The answer should be every line below, retyped exactly.

Stored records:

╔══

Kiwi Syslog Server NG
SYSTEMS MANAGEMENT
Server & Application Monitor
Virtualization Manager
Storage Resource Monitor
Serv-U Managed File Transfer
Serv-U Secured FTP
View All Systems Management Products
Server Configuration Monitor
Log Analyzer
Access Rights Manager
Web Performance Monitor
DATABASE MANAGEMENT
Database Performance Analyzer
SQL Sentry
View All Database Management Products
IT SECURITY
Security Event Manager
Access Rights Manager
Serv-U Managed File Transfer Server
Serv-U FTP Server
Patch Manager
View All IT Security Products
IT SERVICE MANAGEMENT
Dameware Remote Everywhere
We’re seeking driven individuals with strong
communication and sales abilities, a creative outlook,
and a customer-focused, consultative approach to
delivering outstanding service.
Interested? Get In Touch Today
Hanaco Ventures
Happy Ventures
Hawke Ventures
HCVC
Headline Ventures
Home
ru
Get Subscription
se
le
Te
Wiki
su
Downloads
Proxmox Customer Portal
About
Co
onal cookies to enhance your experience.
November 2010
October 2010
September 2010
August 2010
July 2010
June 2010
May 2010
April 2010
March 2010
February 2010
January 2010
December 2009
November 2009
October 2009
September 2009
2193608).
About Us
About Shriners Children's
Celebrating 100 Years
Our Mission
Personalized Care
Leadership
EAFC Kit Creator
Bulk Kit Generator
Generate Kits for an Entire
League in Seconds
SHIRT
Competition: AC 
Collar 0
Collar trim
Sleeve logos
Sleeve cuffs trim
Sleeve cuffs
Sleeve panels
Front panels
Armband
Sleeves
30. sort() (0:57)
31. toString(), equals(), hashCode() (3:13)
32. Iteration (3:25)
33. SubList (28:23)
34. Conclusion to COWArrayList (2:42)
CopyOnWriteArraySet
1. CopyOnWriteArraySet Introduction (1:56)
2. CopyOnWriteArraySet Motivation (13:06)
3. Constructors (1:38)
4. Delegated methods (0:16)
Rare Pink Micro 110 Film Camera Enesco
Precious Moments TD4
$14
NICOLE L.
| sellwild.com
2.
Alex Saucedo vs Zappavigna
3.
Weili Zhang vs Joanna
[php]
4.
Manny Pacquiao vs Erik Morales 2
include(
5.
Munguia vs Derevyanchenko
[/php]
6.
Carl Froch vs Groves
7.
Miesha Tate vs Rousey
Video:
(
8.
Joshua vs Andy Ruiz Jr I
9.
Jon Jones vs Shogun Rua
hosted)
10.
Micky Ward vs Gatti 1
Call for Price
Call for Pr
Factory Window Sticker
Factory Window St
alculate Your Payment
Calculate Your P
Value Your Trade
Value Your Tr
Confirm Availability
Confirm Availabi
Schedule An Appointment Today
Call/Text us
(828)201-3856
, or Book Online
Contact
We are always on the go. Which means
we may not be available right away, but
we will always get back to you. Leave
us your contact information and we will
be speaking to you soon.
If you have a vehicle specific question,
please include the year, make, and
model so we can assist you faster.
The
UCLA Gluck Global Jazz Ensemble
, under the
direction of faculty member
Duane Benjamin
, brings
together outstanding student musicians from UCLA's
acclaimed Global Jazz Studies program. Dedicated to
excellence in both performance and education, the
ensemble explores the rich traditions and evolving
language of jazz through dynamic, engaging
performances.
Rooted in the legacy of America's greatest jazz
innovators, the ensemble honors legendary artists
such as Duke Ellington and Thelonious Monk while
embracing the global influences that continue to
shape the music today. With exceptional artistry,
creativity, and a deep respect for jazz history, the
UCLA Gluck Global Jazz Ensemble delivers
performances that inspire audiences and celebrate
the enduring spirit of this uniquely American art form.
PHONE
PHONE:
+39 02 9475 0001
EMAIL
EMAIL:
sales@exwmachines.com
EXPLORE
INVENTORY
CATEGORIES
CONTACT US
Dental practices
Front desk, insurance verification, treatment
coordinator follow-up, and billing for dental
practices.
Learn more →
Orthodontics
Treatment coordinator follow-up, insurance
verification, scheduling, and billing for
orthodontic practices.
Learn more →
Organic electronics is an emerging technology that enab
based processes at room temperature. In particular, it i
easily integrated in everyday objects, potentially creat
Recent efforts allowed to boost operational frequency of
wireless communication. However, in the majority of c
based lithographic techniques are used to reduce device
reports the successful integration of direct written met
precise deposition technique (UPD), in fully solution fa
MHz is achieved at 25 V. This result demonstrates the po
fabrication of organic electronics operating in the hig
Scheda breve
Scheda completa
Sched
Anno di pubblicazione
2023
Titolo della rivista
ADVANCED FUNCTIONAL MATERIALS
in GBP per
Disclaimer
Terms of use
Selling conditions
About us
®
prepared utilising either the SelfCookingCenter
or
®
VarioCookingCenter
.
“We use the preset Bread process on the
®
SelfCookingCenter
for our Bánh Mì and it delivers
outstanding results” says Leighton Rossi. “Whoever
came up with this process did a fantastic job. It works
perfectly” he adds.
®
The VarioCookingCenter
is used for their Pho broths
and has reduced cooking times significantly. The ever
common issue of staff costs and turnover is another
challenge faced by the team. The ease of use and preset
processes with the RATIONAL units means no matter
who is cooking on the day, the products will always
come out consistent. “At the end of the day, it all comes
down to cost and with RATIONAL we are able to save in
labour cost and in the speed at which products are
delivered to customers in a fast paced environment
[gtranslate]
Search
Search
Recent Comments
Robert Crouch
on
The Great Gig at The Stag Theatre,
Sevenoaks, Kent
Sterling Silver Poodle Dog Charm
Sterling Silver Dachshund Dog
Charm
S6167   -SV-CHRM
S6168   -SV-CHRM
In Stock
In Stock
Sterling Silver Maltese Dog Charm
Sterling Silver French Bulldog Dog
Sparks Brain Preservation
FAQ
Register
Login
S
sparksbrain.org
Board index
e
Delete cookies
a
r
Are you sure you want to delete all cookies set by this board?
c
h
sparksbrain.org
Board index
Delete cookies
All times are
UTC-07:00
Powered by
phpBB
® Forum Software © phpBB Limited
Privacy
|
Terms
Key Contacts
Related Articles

╚══

EXERCISE RESPONSE
Kiwi Syslog Server NG
SYSTEMS MANAGEMENT
Server & Application Monitor
Virtualization Manager
Storage Resource Monitor
Serv-U Managed File Transfer
Serv-U Secured FTP
View All Systems Management Products
Server Configuration Monitor
Log Analyzer
Access Rights Manager
Web Performance Monitor
DATABASE MANAGEMENT
Database Performance Analyzer
SQL Sentry
View All Database Management Products
IT SECURITY
Security Event Manager
Access Rights Manager
Serv-U Managed File Transfer Server
Serv-U FTP Server
Patch Manager
View All IT Security Products
IT SERVICE MANAGEMENT
Dameware Remote Everywhere
We’re seeking driven individuals with strong
communication and sales abilities, a creative outlook,
and a customer-focused, consultative approach to
delivering outstanding service.
Interested? Get In Touch Today
Hanaco Ventures
Happy Ventures
Hawke Ventures
HCVC
Headline Ventures
Home
ru
Get Subscription
se
le
Te
Wiki
su
Downloads
Proxmox Customer Portal
About
Co
onal cookies to enhance your experience.
November 2010
October 2010
September 2010
August 2010
July 2010
June 2010
May 2010
April 2010
March 2010
February 2010
January 2010
December 2009
November 2009
October 2009
September 2009
2193608).
About Us
About Shriners Children's
Celebrating 100 Years
Our Mission
Personalized Care
Leadership
EAFC Kit Creator
Bulk Kit Generator
Generate Kits for an Entire
League in Seconds
SHIRT
Competition: AC 
Collar 0
Collar trim
Sleeve logos
Sleeve cuffs trim
Sleeve cuffs
Sleeve panels
Front panels
Armband
Sleeves
30. sort() (0:57)
31. toString(), equals(), hashCode() (3:13)
32. Iteration (3:25)
33. SubList (28:23)
34. Conclusion to COWArrayList (2:42)
CopyOnWriteArraySet
1. CopyOnWriteArraySet Introduction (1:56)
2. CopyOnWriteArraySet Motivation (13:06)
3. Constructors (1:38)
4. Delegated methods (0:16)
Rare Pink Micro 110 Film Camera Enesco
Precious Moments TD4
$14
NICOLE L.
| sellwild.com
2.
Alex Saucedo vs Zappavigna
3.
Weili Zhang vs Joanna
[php]
4.
Manny Pacquiao vs Erik Morales 2
include(
5.
Munguia vs Derevyanchenko
[/php]
6.
Carl Froch vs Groves
7.
Miesha Tate vs Rousey
Video:
(
8.
Joshua vs Andy Ruiz Jr I
9.
Jon Jones vs Shogun Rua
hosted)
10.
Micky Ward vs Gatti 1
Call for Price
Call for Pr
Factory Window Sticker
Factory Window St
alculate Your Payment
Calculate Your P
Value Your Trade
Value Your Tr
Confirm Availability
Confirm Availabi
Schedule An Appointment Today
Call/Text us
(828)201-3856
, or Book Online
Contact
We are always on the go. Which means
we may not be available right away, but
we will always get back to you. Leave
us your contact information and we will
be speaking to you soon.
If you have a vehicle specific question,
please include the year, make, and
model so we can assist you faster.
The
UCLA Gluck Global Jazz Ensemble
, under the
direction of faculty member
Duane Benjamin
, brings
together outstanding student musicians from UCLA's
acclaimed Global Jazz Studies program. Dedicated to
excellence in both performance and education, the
ensemble explores the rich traditions and evolving
language of jazz through dynamic, engaging
performances.
Rooted in the legacy of America's greatest jazz
innovators, the ensemble honors legendary artists
such as Duke Ellington and Thelonious Monk while
embracing the global influences that continue to
shape the music today. With exceptional artistry,
creativity, and a deep respect for jazz history, the
UCLA Gluck Global Jazz Ensemble delivers
performances that inspire audiences and celebrate
the enduring spirit of this uniquely American art form.
PHONE
PHONE:
+39 02 9475 0001
EMAIL
EMAIL:
sales@exwmachines.com
EXPLORE
INVENTORY
CATEGORIES
CONTACT US
Dental practices
Front desk, insurance verification, treatment
coordinator follow-up, and billing for dental
practices.
Learn more →
Orthodontics
Treatment coordinator follow-up, insurance
verification, scheduling, and billing for
orthodontic practices.
Learn more →
Organic electronics is an emerging technology that enab
based processes at room temperature. In particular, it i
easily integrated in everyday objects, potentially creat
Recent efforts allowed to boost operational frequency of
wireless communication. However, in the majority of c
based lithographic techniques are used to reduce device
reports the successful integration of direct written met
precise deposition technique (UPD), in fully solution fa
MHz is achieved at 25 V. This result demonstrates the po
fabrication of organic electronics operating in the hig
Scheda breve
Scheda completa
Sched
Anno di pubblicazione
2023
Titolo della rivista
ADVANCED FUNCTIONAL MATERIALS
in GBP per
Disclaimer
Terms of use
Selling conditions
About us
®
prepared utilising either the SelfCookingCenter
or
®
VarioCookingCenter
.
“We use the preset Bread process on the
®
SelfCookingCenter
for our Bánh Mì and it delivers
outstanding results” says Leighton Rossi. “Whoever
came up with this process did a fantastic job. It works
perfectly” he adds.
®
The VarioCookingCenter
is used for their Pho broths
and has reduced cooking times significantly. The ever
common issue of staff costs and turnover is another
challenge faced by the team. The ease of use and preset
processes with the RATIONAL units means no matter
who is cooking on the day, the products will always
come out consistent. “At the end of the day, it all comes
down to cost and with RATIONAL we are able to save in
labour cost and in the speed at which products are
delivered to customers in a fast paced environment
[gtranslate]
Search
Search
Recent Comments
Robert Crouch
on
The Great Gig at The Stag Theatre,
Sevenoaks, Kent
Sterling Silver Poodle Dog Charm
Sterling Silver Dachshund Dog
Charm
S6167   -SV-CHRM
S6168   -SV-CHRM
In Stock
In Stock
Sterling Silver Maltese Dog Charm
Sterling Silver French Bulldog Dog
Sparks Brain Preservation
FAQ
Register
Login
S
sparksbrain.org
Board index
e
Delete cookies
a
r
Are you sure you want to delete all cookies set by this board?
c
h
sparksbrain.org
Board index
Delete cookies
All times are
UTC-07:00
Powered by
phpBB
® Forum Software © phpBB Limited
Privacy
|
Terms
Key Contacts
Related Articles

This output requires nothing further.